I distinctly remember my professor in my first political science class explaining that we needed to learn about dictators, so we would be prepared to prevent history from repeating itself.

Wow, was she right.  

But I never thought that what I learned about Hitler and Stalin would come full circle back in the 21st century. In fact, we’re hearing echoes of “Uncle Joe” from the current Russian leadership, so let’s look at some major takeaways from the latest autocrat.

Know your history

Every Russian leader looked towards the west with envy, and Peter’s great city, St. Petersburg, was to rival the great European capitals. It’s also from where the current ruler hails. Peter the Great, Catherine the Great, Lenin, Stalin, and Brezhnev – the story of Russia is littered with strong men, and women. The latest incarnation falls in line, but revolution is another lesson from Russian history.

Keep your friends close, and your enemies closer

It’s said that Stalin slept with a copy of Machiavelli’s The Prince by his bedside. Perhaps it’s passed
down from Russian leaders like America’s Book of Secrets. But if the Russian autocrat truly heeded
the advice of the great military strategist Sun Tzu, who coined the above phrase, then he would understand: “Victorious warriors win first and then go to war, while defeated warriors go to war first and then seek to win.”  

The question emerges whether those close around the current ruler, who are at best transactional friends, will turn on current leadership when their coffers are no longer filled.

When in doubt, blame others

It was the Germans (with good reason). It was the Cossacks. And now it’s the Ukrainians. As history repeats itself, today’s rallying cry is about the denazification of Ukraine.
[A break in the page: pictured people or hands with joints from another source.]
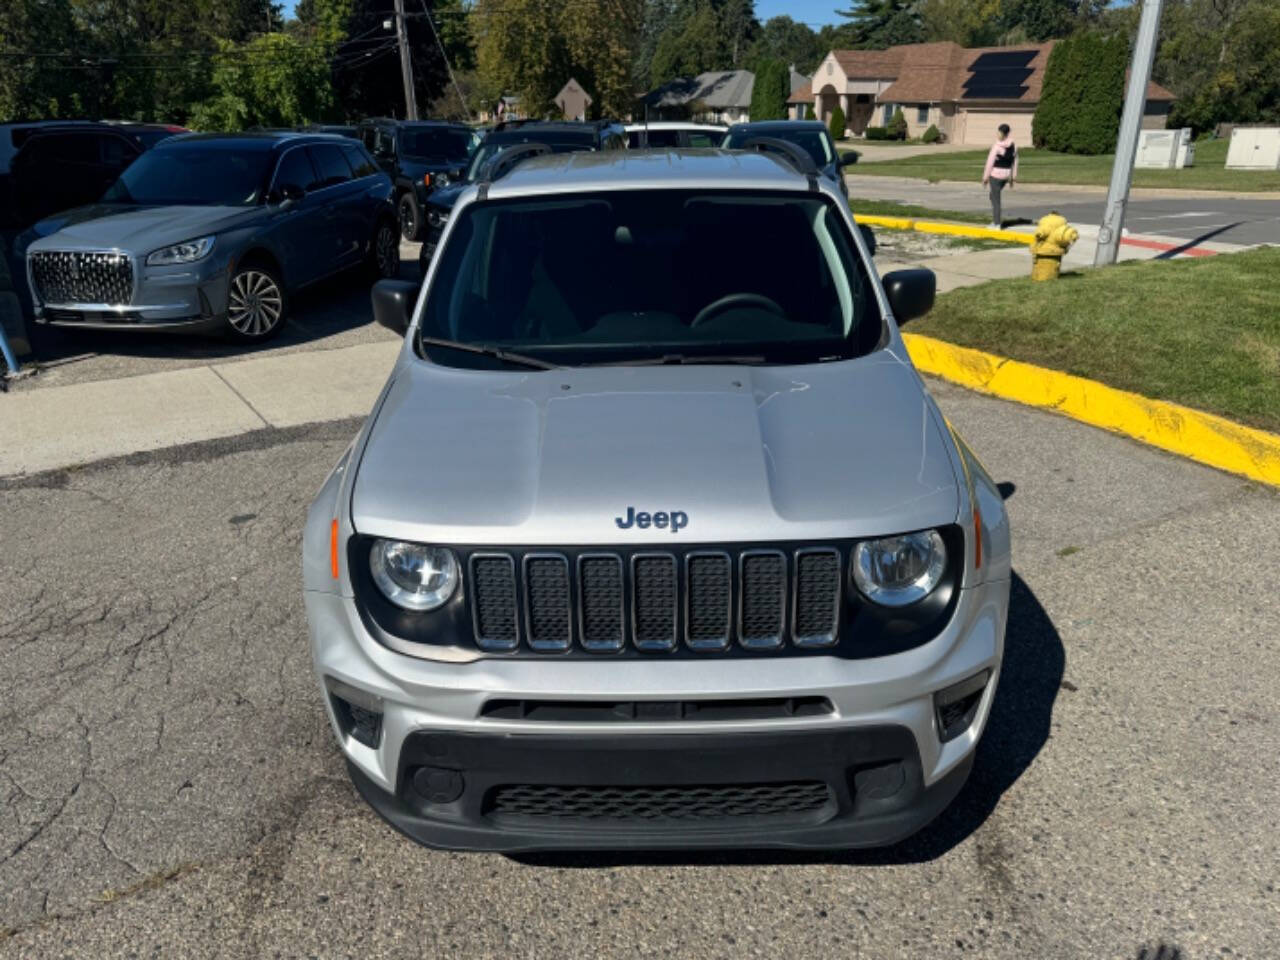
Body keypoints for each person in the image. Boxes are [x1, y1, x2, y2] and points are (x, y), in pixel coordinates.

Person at [982, 123, 1018, 229]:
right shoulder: (1013, 146)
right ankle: (996, 221)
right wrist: (1013, 177)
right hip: (1005, 176)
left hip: (995, 176)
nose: (997, 134)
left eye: (999, 132)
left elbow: (990, 163)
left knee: (996, 200)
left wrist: (985, 178)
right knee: (993, 196)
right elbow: (1015, 162)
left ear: (1002, 133)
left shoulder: (997, 146)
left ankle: (997, 223)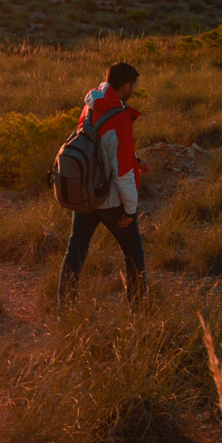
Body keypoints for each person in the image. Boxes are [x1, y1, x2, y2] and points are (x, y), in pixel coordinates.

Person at [58, 62, 148, 308]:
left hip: (86, 194)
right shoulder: (119, 117)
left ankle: (64, 308)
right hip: (111, 201)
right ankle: (138, 310)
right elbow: (122, 172)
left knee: (75, 252)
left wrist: (136, 159)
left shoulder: (90, 106)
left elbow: (96, 147)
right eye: (133, 86)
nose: (134, 90)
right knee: (134, 255)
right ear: (126, 86)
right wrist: (130, 210)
Villainizing your enemy is right out of the autocrat’s playbook. It sounds much better than blatantly admitting imperial aims. That might have worked in the days of Peter the Great, but no one buys it today. There’s no Great War to rally your people like Stalin did, there’s no great cause for the equality of working people like Lenin fought, but instead we have man’s worst instincts at play – good old fashioned aggression.

Don’t bring a knife to a gunfight

If you’re going into a country, you better do it fast and with overwhelming force. Didn’t they see Colin Powell’s press conferences during the Persian Gulf War? Of course, when you’ve been siphoning off funds from your military to hook up your friends with yachts and mega-mansions, you may not have that lethal weaponry after all. 

And, please, enough with the saber rattling. We really don’t think the Russians are serious about nuking New York City, and any rational actor knows that’s end of days nonsense. Enough with the irresponsible rhetoric.

Democracy is messy, but it’s better than any other system in the world

The American experiment may have its flaws, but it’s the best system in the world. Look to the East today and witness lockdowns in Shanghai and Beijing. “Control your thirst for freedom” is blasted from drones overhead in the streets. Imagine that in America? We revolt over masks.

So, cut your losses, and run

When it’s fight or flee, and fighting no longer works, it’s time to cut a deal for our Russian comrades.  

A nice dacha in Cuba is preferable to a bullet in a bunker.